DATA PROVIDED
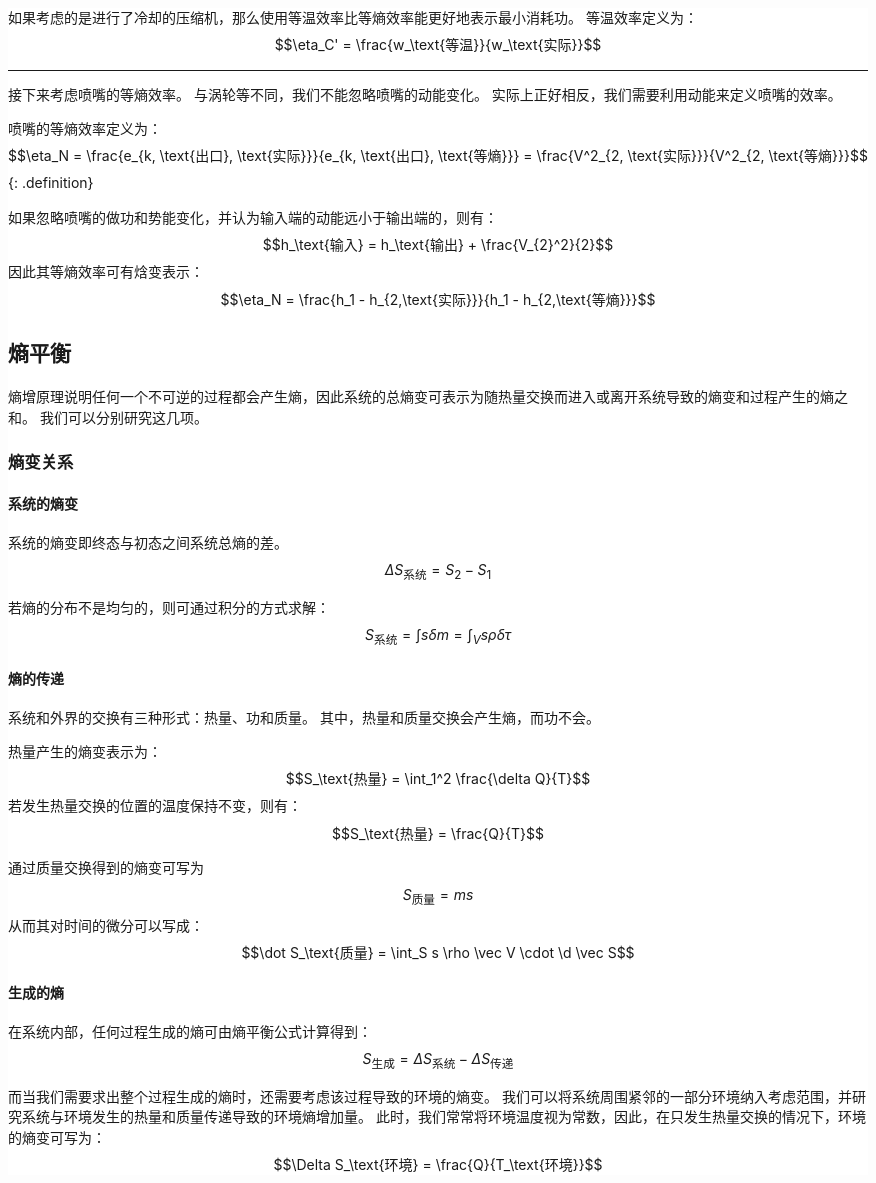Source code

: 如果考虑的是进行了冷却的压缩机，那么使用等温效率比等熵效率能更好地表示最小消耗功。
等温效率定义为：
$$\eta_C' = \frac{w_\text{等温}}{w_\text{实际}}$$

---

接下来考虑喷嘴的等熵效率。
与涡轮等不同，我们不能忽略喷嘴的动能变化。
实际上正好相反，我们需要利用动能来定义喷嘴的效率。

喷嘴的等熵效率定义为：
$$\eta_N = \frac{e_{k, \text{出口}, \text{实际}}}{e_{k, \text{出口}, \text{等熵}}} = \frac{V^2_{2, \text{实际}}}{V^2_{2, \text{等熵}}}$$
{: .definition}

如果忽略喷嘴的做功和势能变化，并认为输入端的动能远小于输出端的，则有：
$$h_\text{输入} = h_\text{输出} + \frac{V_{2}^2}{2}$$
因此其等熵效率可有焓变表示：
$$\eta_N = \frac{h_1 - h_{2,\text{实际}}}{h_1 - h_{2,\text{等熵}}}$$

## 熵平衡

熵增原理说明任何一个不可逆的过程都会产生熵，因此系统的总熵变可表示为随热量交换而进入或离开系统导致的熵变和过程产生的熵之和。
我们可以分别研究这几项。

### 熵变关系

#### 系统的熵变

系统的熵变即终态与初态之间系统总熵的差。
$$\Delta S_\text{系统} = S_2 - S_1$$

若熵的分布不是均匀的，则可通过积分的方式求解：
$$S_\text{系统} = \int s \delta m = \int_V s \rho \delta \tau$$

#### 熵的传递

系统和外界的交换有三种形式：热量、功和质量。
其中，热量和质量交换会产生熵，而功不会。

热量产生的熵变表示为：
$$S_\text{热量} = \int_1^2 \frac{\delta Q}{T}$$
若发生热量交换的位置的温度保持不变，则有：
$$S_\text{热量} = \frac{Q}{T}$$

通过质量交换得到的熵变可写为
$$S_\text{质量} = m s$$
从而其对时间的微分可以写成：
$$\dot S_\text{质量} = \int_S s \rho \vec V \cdot \d \vec S$$

#### 生成的熵

在系统内部，任何过程生成的熵可由熵平衡公式计算得到：
$$S_\text{生成} = \Delta S_\text{系统} - \Delta S_\text{传递}$$

而当我们需要求出整个过程生成的熵时，还需要考虑该过程导致的环境的熵变。
我们可以将系统周围紧邻的一部分环境纳入考虑范围，并研究系统与环境发生的热量和质量传递导致的环境熵增加量。
此时，我们常常将环境温度视为常数，因此，在只发生热量交换的情况下，环境的熵变可写为：
$$\Delta S_\text{环境} = \frac{Q}{T_\text{环境}}$$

TASK INSTRUCTIONS
Print the records exactly, every one. Leave out the pictures.

TASK ANSWER
Source code

: 如果考虑的是进行了冷却的压缩机，那么使用等温效率比等熵效率能更好地表示最小消耗功。
等温效率定义为：
$$\eta_C' = \frac{w_\text{等温}}{w_\text{实际}}$$

---

接下来考虑喷嘴的等熵效率。
与涡轮等不同，我们不能忽略喷嘴的动能变化。
实际上正好相反，我们需要利用动能来定义喷嘴的效率。

喷嘴的等熵效率定义为：
$$\eta_N = \frac{e_{k, \text{出口}, \text{实际}}}{e_{k, \text{出口}, \text{等熵}}} = \frac{V^2_{2, \text{实际}}}{V^2_{2, \text{等熵}}}$$
{: .definition}

如果忽略喷嘴的做功和势能变化，并认为输入端的动能远小于输出端的，则有：
$$h_\text{输入} = h_\text{输出} + \frac{V_{2}^2}{2}$$
因此其等熵效率可有焓变表示：
$$\eta_N = \frac{h_1 - h_{2,\text{实际}}}{h_1 - h_{2,\text{等熵}}}$$

## 熵平衡

熵增原理说明任何一个不可逆的过程都会产生熵，因此系统的总熵变可表示为随热量交换而进入或离开系统导致的熵变和过程产生的熵之和。
我们可以分别研究这几项。

### 熵变关系

#### 系统的熵变

系统的熵变即终态与初态之间系统总熵的差。
$$\Delta S_\text{系统} = S_2 - S_1$$

若熵的分布不是均匀的，则可通过积分的方式求解：
$$S_\text{系统} = \int s \delta m = \int_V s \rho \delta \tau$$

#### 熵的传递

系统和外界的交换有三种形式：热量、功和质量。
其中，热量和质量交换会产生熵，而功不会。

热量产生的熵变表示为：
$$S_\text{热量} = \int_1^2 \frac{\delta Q}{T}$$
若发生热量交换的位置的温度保持不变，则有：
$$S_\text{热量} = \frac{Q}{T}$$

通过质量交换得到的熵变可写为
$$S_\text{质量} = m s$$
从而其对时间的微分可以写成：
$$\dot S_\text{质量} = \int_S s \rho \vec V \cdot \d \vec S$$

#### 生成的熵

在系统内部，任何过程生成的熵可由熵平衡公式计算得到：
$$S_\text{生成} = \Delta S_\text{系统} - \Delta S_\text{传递}$$

而当我们需要求出整个过程生成的熵时，还需要考虑该过程导致的环境的熵变。
我们可以将系统周围紧邻的一部分环境纳入考虑范围，并研究系统与环境发生的热量和质量传递导致的环境熵增加量。
此时，我们常常将环境温度视为常数，因此，在只发生热量交换的情况下，环境的熵变可写为：
$$\Delta S_\text{环境} = \frac{Q}{T_\text{环境}}$$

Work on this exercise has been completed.